To know love, be like a running brook, which deaf, yet sings its melody for others to hear. Feel the pain of too much tenderness. Awake at dawn with a winged heart and gives thanks for yet another day of loving. Empty yourself and yet be filled. An old man tells you this is how to know love.
-Master Po, Kung Fu

Yes, I am young. Indeed, my life is only beginning. But as one matures, there are just some things that are undeniable and unquestionable: feelings of the heart are such things.

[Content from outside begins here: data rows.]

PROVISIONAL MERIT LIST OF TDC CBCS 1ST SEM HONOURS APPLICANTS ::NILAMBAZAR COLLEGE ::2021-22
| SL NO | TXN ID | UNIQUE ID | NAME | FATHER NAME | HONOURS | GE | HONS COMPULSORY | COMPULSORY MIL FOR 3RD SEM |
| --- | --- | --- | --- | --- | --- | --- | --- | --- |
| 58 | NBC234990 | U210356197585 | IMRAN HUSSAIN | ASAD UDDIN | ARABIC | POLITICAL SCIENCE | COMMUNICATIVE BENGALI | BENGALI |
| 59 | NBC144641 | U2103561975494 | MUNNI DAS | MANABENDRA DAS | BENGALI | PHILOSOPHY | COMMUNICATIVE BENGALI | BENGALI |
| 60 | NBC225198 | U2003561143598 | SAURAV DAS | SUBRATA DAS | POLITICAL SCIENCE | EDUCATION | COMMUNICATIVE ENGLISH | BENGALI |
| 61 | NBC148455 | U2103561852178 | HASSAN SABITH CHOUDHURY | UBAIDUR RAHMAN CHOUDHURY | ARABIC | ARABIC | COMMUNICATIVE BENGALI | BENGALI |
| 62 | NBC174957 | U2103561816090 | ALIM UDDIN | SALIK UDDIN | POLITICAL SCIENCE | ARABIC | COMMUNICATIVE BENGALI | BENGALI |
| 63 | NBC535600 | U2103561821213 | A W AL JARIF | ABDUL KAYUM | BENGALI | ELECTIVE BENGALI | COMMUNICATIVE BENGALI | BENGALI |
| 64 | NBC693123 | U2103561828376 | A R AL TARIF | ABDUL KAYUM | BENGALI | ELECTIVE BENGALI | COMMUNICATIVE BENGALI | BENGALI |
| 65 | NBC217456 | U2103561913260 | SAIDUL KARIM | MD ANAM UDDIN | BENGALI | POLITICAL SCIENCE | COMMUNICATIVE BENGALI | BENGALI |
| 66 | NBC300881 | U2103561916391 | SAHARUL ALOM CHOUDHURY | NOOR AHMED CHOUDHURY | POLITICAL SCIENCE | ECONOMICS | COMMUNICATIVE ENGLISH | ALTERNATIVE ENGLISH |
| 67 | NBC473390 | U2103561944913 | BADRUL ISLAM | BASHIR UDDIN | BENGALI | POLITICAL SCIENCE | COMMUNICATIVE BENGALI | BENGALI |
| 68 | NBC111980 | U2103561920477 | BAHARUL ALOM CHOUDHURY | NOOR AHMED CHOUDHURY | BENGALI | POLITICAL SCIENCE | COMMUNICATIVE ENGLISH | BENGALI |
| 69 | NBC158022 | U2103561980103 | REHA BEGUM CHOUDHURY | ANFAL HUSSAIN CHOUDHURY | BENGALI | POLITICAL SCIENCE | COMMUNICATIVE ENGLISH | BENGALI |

Sometimes, we see couples and think to ourselves, “What does he see in her?” (Well, in my experience, it is often the other way around, but that’s beside the point.) We even know such couples. We might justify that he’s really romantic; he’s easy to talk to; he’s compassionate; he’s very loving; he’s got a big heart; he’s funny; he’s smart; he’s supportive and very understanding. But what I realized that there are others out there who could easily provide the same things. What is it about that one true love? I do not believe that it can be justified or explained. Such qualities are elusive and intangible. It can be neither seen nor heard, and it cannot be felt outside the bond between the two.I have never felt that instinct to protect and to provide for a woman except with that one special one. Yes, I have had instances where I was intrigued by a woman, perhaps I even liked them, on occasion I even felt attracted to her. Crushes and states of limerance came and went, even instances of lust. But, as I have quoted Stosny before, there came that moment in which my desire to be loved fell away, and my instinct to love became incredibly prominent. The need to give affection and to make a woman feel safe and happy…to provide her with a sense of security and for her to know a deep and pure love…all of this arose when I met her. I felt that it was natural to be so devoted and committed: it was unforced and easy. Though I was not blindly loyal, I felt the natural urge to remain devoted, even in the face of all those who believed otherwise. Should I experience these emotions again, then it will not have been a true love that I felt. But should I move through my life never to experience it again, despite being untethered and emotionally available, then I will know that it was indeed love. And therein lies the fear: will I never find true love again?I believe in the quoted interpretation of love as it fit with what I had known. As a young man with little experience in the way of love and relationships, it is immensely hard to know if what I felt was love…but I believe in putting a great deal of faith in one’s heart. I believe that the heart knows what the heart wants.